--- Data records Enclosed Below ---
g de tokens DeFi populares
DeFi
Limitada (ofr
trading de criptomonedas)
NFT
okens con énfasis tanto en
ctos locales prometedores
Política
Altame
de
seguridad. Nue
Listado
--- End of Enclosed Data records ---
§ **Task statement**:
After reading the listing, copy all of it out exactly.

§ **Solution to this exercise**:
g de tokens DeFi populares
DeFi
Limitada (ofr
trading de criptomonedas)
NFT
okens con énfasis tanto en
ctos locales prometedores
Política
Altame
de
seguridad. Nue
Listado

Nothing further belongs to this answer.